### What to do
Repeat exactly the lines below that lie between the line with "image reveals immunohistochemical" and the line with "protein (brown) demonstrates", counting both of those lines as part of the answer.

[Stored data entries]

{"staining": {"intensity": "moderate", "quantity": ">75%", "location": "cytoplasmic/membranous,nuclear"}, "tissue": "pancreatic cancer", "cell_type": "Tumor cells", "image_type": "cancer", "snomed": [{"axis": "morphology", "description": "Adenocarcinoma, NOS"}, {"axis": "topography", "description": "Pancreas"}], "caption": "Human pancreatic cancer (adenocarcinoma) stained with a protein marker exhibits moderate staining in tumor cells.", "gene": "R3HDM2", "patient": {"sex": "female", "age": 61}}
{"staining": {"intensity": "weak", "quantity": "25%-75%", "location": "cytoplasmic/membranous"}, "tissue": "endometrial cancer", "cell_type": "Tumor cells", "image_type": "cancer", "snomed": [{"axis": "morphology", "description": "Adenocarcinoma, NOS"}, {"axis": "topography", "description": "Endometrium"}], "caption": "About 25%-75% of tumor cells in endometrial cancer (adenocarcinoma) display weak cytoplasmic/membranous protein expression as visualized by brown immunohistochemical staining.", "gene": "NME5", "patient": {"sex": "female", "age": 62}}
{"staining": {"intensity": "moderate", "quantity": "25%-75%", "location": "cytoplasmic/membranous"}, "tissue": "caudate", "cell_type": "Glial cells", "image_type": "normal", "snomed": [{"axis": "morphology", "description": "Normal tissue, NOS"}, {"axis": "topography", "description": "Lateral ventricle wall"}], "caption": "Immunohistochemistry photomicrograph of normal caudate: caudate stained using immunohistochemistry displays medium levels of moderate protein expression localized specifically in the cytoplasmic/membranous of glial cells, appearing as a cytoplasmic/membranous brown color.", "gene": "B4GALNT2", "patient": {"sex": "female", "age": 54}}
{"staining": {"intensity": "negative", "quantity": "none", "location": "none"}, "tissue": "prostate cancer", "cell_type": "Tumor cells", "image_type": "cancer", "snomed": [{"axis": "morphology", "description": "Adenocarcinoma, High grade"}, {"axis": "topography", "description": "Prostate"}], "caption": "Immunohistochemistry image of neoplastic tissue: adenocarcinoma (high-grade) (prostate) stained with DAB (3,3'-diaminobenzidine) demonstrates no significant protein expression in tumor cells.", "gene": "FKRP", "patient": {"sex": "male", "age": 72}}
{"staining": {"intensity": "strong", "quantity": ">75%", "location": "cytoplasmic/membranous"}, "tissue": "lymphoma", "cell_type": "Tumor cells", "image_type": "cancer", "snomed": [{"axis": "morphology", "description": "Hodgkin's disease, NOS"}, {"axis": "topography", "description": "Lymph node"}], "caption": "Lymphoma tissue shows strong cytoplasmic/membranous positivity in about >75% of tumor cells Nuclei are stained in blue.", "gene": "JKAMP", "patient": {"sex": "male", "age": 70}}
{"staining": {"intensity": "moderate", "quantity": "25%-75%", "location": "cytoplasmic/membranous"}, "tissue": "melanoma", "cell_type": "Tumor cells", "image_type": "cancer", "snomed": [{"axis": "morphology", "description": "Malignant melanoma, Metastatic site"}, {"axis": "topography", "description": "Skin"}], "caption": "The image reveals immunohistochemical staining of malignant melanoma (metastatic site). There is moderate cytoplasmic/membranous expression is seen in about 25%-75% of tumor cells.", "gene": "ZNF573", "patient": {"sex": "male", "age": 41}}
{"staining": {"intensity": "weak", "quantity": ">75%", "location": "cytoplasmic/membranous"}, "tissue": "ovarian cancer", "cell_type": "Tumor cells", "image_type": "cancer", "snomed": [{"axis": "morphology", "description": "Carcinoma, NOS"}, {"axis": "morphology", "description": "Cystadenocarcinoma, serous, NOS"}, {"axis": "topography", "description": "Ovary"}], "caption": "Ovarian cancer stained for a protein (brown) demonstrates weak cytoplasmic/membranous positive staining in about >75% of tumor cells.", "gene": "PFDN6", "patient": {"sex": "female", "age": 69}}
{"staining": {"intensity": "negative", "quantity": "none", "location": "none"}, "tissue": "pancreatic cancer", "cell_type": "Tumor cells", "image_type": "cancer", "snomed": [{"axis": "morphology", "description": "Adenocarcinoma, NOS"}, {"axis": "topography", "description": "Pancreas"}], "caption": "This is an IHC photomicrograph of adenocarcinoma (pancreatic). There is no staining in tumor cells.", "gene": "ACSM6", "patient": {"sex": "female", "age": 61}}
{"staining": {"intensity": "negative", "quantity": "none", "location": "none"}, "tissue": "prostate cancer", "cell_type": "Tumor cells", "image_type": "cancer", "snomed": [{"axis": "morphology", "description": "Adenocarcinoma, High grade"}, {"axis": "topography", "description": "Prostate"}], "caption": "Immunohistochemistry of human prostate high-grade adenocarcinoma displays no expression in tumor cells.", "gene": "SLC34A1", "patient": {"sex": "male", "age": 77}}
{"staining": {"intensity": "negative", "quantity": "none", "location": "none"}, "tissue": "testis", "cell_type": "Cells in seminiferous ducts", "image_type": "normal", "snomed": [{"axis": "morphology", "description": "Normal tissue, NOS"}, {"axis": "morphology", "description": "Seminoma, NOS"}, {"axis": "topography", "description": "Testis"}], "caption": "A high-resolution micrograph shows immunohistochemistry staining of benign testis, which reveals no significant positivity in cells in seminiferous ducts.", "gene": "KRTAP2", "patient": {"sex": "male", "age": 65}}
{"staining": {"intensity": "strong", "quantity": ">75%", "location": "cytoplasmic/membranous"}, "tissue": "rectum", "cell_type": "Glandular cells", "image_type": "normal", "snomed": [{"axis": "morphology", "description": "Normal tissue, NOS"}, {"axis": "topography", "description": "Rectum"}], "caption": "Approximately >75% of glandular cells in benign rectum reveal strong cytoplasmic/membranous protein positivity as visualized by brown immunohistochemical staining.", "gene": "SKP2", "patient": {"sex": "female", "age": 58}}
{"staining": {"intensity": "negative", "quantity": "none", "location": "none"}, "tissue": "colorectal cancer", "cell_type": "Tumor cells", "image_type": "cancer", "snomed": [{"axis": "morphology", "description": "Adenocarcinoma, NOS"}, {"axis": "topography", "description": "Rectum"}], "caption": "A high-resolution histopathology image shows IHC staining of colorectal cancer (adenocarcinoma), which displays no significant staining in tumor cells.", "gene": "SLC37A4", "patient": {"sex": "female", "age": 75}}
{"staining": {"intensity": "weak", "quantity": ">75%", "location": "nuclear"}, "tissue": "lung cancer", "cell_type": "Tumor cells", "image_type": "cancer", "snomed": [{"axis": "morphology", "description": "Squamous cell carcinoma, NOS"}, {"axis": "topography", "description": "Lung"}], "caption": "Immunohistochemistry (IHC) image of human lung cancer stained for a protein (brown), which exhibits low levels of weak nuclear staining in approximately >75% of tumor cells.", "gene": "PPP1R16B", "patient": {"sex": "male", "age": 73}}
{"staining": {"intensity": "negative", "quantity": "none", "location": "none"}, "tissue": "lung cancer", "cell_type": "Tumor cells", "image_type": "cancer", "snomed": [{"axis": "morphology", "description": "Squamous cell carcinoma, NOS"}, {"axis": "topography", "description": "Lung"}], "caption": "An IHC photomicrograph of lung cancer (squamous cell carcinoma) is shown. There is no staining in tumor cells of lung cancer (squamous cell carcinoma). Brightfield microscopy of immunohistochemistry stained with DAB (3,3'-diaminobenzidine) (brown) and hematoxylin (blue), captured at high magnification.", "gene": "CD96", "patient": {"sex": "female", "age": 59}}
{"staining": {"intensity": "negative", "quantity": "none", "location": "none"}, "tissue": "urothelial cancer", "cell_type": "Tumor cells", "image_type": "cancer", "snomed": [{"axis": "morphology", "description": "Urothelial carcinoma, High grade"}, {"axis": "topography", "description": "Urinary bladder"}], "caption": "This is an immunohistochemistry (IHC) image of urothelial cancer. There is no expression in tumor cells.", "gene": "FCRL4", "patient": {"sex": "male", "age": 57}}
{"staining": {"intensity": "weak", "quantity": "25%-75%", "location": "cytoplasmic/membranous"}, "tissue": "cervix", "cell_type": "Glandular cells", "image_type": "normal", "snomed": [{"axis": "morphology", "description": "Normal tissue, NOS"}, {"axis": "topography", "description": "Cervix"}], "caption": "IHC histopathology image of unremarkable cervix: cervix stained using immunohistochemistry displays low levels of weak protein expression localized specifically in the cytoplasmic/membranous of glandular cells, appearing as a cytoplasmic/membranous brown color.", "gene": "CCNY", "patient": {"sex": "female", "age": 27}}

### Answer space
{"staining": {"intensity": "moderate", "quantity": "25%-75%", "location": "cytoplasmic/membranous"}, "tissue": "melanoma", "cell_type": "Tumor cells", "image_type": "cancer", "snomed": [{"axis": "morphology", "description": "Malignant melanoma, Metastatic site"}, {"axis": "topography", "description": "Skin"}], "caption": "The image reveals immunohistochemical staining of malignant melanoma (metastatic site). There is moderate cytoplasmic/membranous expression is seen in about 25%-75% of tumor cells.", "gene": "ZNF573", "patient": {"sex": "male", "age": 41}}
{"staining": {"intensity": "weak", "quantity": ">75%", "location": "cytoplasmic/membranous"}, "tissue": "ovarian cancer", "cell_type": "Tumor cells", "image_type": "cancer", "snomed": [{"axis": "morphology", "description": "Carcinoma, NOS"}, {"axis": "morphology", "description": "Cystadenocarcinoma, serous, NOS"}, {"axis": "topography", "description": "Ovary"}], "caption": "Ovarian cancer stained for a protein (brown) demonstrates weak cytoplasmic/membranous positive staining in about >75% of tumor cells.", "gene": "PFDN6", "patient": {"sex": "female", "age": 69}}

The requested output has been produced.